Since they commenced operating 24/7, these pharmacies have dispensed 8,347 scripts during their new additional hours. They have also taken 1,770 phone calls from people seeking pharmacist advice or checking availability of products.

For more information, go to the SA Health website.

As put by Chris Picton

We are making it easier for South Australian women to safely access important medications from their local pharmacist without needing to go to a doctor.

We know it’s not easy or always convenient to get a GP appointment, so expanding health care options makes sense.

The Pill resupply program is improving the accessibility and continuity of contraceptive medicines in a safe and efficient way.

It is one of a number of pharmacy initiatives we have introduced to ensure South Australians can receive the care they need, when then need it, with hundreds also benefiting from the new UTI service and round-the-clock care being offered at our three new 24/7 pharmacies.

These initiatives put patients first, providing flexibility and faster access to care while also helping to ease pressure on hospital emergency departments and wait times to see a GP.

As put by Jayne Stinson MP, Chair of the Inquiry into Access to UTI Treatment

So many women have stopped me in the street saying how grateful they are to be able to access the Pill and UTI medication more quickly and easily.

This is a common sense move to address women’s health needs and reduce pressure on our emergency departments and GPs.

I’m thrilled the Minister has now fully implemented the recommendations of the Parliamentary Inquiry I initiated and led.

As put by SA Health Director Medicines and Technology Programs Anita Abarno

We are delighted the Pill resupply program is now available through participating pharmacies, providing South Australian women with greater choice to manage their birth control needs.

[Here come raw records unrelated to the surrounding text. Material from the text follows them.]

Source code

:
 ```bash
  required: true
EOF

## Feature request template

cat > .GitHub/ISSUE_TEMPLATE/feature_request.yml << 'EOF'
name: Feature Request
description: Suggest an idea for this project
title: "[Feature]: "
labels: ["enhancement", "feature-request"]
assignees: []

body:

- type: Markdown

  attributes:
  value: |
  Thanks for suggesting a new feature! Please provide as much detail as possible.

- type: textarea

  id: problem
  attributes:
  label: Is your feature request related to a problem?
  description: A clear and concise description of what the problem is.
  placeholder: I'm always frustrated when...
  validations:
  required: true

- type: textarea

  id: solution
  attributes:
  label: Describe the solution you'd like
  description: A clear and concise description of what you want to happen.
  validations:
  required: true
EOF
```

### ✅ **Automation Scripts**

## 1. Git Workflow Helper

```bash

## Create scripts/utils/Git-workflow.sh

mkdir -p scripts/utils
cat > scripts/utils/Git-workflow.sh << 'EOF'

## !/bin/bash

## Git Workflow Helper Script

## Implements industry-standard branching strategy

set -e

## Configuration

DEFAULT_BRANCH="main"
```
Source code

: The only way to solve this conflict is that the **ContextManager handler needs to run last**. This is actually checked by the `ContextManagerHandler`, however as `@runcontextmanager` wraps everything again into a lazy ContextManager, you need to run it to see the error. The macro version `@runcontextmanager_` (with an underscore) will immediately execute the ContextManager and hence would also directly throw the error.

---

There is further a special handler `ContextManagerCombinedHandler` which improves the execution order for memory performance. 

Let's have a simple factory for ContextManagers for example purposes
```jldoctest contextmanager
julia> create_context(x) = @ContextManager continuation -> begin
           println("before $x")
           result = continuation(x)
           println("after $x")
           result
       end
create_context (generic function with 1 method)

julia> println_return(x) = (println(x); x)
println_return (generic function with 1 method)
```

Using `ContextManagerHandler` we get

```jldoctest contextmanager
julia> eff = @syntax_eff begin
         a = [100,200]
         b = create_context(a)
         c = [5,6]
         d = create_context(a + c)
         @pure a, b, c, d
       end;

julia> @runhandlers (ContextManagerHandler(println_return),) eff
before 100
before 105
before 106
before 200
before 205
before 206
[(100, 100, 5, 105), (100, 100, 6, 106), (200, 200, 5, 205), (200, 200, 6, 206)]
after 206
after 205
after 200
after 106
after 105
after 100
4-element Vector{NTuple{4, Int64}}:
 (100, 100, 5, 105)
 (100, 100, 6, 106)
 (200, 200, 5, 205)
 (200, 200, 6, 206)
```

These new services complement those already available through other health providers including GPs, ensuring women have enhanced access to timely care.

Community pharmacists are required to undertake additional approved training before offering both programs, with women requiring further care to be referred to their GP or health practitioner.

As put by National Pharmacies Chief Pharmacist Bec Rogers

National Pharmacies congratulates the State Government for providing South Australian women with greater access to when and where they receive contraceptive care.

From today, eligible women can receive a resupply of the oral contraceptive pill through participating National Pharmacies stores, taking pressure off GPs and delivering affordable and timely access to women’s reproductive health needs.

As the state’s first 24/7 community pharmacy, our pharmacists are ready day and night to resupply oral contraceptive pills to women aged 17 to 50 with past prescriptions for certain types of the Pill issued in the previous two years.

National Pharmacies’ key purpose as a community pharmacy is to care for our community, including women.

We know access to contraception for women’s reproductive health is important.